Multiple linear regression model based on normally distributed and uncorrelated errors is a popular statistical tool with application in various fields. But these assumptions of normality and no serial correlation are hardly met in real life. Hence, this study considers the linear regression time series model for series with outliers and autocorrelated errors. These autocorrelated errors are represented by a covariance-stationary autoregressive process where the independent innovations are driven by shape mixture of skew-t normal distribution. The shape mixture of skew-t normal distribution is a flexible extension of the skew-t normal with an additional shape parameter that controls skewness and kurtosis. With this error model, stochastic modeling of multiple outliers is possible with an adaptive robust maximum likelihood estimation of all the parameters. An Expectation Conditional Maximization Either algorithm is developed to carryout the maximum likelihood estimation. We derive asymptotic standard errors of the estimators through an information-based approximation. The performance of the estimation procedure developed is evaluated through Monte Carlo simulations and real life data analysis.

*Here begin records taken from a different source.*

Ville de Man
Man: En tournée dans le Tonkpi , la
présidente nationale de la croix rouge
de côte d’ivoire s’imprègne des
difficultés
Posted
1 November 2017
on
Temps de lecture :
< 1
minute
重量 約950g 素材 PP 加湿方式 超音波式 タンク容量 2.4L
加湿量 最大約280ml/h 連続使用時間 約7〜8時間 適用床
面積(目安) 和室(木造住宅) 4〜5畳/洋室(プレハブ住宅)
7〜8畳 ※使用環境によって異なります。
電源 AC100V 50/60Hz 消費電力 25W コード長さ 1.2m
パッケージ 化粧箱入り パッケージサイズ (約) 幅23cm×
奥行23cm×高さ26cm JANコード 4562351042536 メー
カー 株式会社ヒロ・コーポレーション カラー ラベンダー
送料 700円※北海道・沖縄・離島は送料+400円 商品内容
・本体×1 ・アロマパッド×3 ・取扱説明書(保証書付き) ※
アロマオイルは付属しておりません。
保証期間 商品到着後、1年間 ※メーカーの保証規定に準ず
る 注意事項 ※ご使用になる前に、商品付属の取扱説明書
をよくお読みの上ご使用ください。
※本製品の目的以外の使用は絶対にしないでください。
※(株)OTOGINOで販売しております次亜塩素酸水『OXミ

基于正态分布和不相关误差的多元线性回归模型是一种流行的统计工具，已广泛应用于各个领域。但是，在现实生活中很难满足这些正常性和无序列相关性的假设。因此，本研究考虑具有离群值和自相关误差的序列的线性回归时间序列模型。这些自相关错误是由协方差平稳自回归过程，其中独立创新由skew-的形状混合物从动表示吨正态分布。skew-的形状混合物吨正态分布是skew-的柔性延伸吨正常，并带有控制偏斜度和峰度的附加形状参数。利用该误差模型，可以对所有参数进行自适应鲁棒性最大似然估计，从而对多个异常值进行随机建模。开发了“期望条件最大化”算法来执行最大似然估计。我们通过基于信息的近似推导估计器的渐近标准误差。通过蒙特卡洛模拟和现实生活中的数据分析来评估开发的估计程序的性能。